Now, they'd do the same studies without the sound, and the people wouldn't panic as much. It goes to show and prove how significant audio and music are. It's not a passive, you know, linear medium like film or television, but when you're interactive like that it brings it to such a higher level for the senses.

SEABROOK: This is the purpose of all great music, Tallarico says, to change your heart rate, to move you, make you feel. At this point, though, video game music was still very limited by the computers the games were played on. PCs and game systems weren't powerful enough to handle much more than simple electronic melodies. The processing power they did have was dedicated mostly to the game. The music was background. Still, composers started drawing from more serious influences. Take "Tetris."

(Soundbite of video game "Tetris")

SEABROOK: This simple puzzle game swept the country in the early '90s. Its music comes from a Russian folk song. Then came a quantum leap in technology, the CD-ROM. Suddenly, games could have detailed video, whole animated scenes and music, real music.

(Soundbite of video game "Myst")

SEABROOK: This is "Myst." It came out in 1993. Jack Wall says it was the first time he realized the power of music in video games.

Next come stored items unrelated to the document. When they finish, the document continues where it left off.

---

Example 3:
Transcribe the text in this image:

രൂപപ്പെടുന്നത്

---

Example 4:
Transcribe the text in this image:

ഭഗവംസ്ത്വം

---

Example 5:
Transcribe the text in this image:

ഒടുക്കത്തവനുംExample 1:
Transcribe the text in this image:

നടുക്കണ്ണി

Mr. WALL: It was a funny game because it was the first time you ever played a game and had no idea what you were supposed to do. Remember? I don't know if you remember playing it, but you put the CD-ROM in, you hit start, and you hear the main theme. And it's dah, dah, dah, dah, and you have no idea what to do. And then you'd come up to something new and suddenly this mysterious piece of music, it was kind of like a clue, like, oh, I need to do something here. So, it kind of led you though this world, and the music very much is so important to that.

(Soundbite of video game "Myst")

SEABROOK: This music is complex. It's sophisticated. And it's a powerful part of the game's design. From here on, video game music is more and more symphonic. Jack Wall went on to score the third and fourth installments of the "Myst" series. A major influence, Carl Orff's "Carmina Burana."

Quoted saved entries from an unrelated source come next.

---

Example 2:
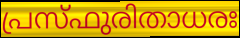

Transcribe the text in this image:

പ്രസ്ഫുരിതാധരഃ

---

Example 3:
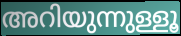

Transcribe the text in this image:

അറിയുന്നുള്ളൂ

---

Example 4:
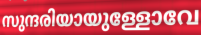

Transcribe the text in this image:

സുന്ദരിയായുള്ളോവേ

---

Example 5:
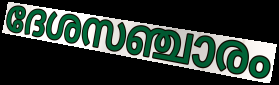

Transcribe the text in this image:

ദേശസഞ്ചാരംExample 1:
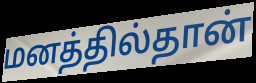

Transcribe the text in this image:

(Soundbite of song "Carmina Burana")

SEABROOK: Now this is Wall's theme for "Myst III."

(Soundbite of "Main Theme" from "Myst III")

SEABROOK: Game music had gone from bleeps and bloops to this.

(Soundbite of "Main Theme" from "Myst III")

SEABROOK: Much more like writing a film score, says composer Tommy Tallarico, only better.

Mr. TOMMY TALLARICO (Video Game Music Composer): In a film, even the great John Williams has to, at some point, sit down with George Lucas, and George Lucas has to say, OK, John, at 52 seconds, the music has to do this because the Darth Vader walked through the door. And then at two minutes, it has to do this because the Death Star blows up.

Whereas a game designer will come to me, and they'll say, you know what? Here's the situation. We have a hundred guys on horseback with swords all coming to attack you. Write me a three minute piece of music. Now my barriers are broken down. Now ideas are in my head and I can start to create.

You know, video game music isn't passive. It's not background music. We're foreground music, you know? And it's for this reason why I've always said that if Beethoven were alive today, he'd be a video game composer.

MARTIN: NPR's Andrea Seabrook reporting. A link to the whole story is online at npr.org/bryantpark.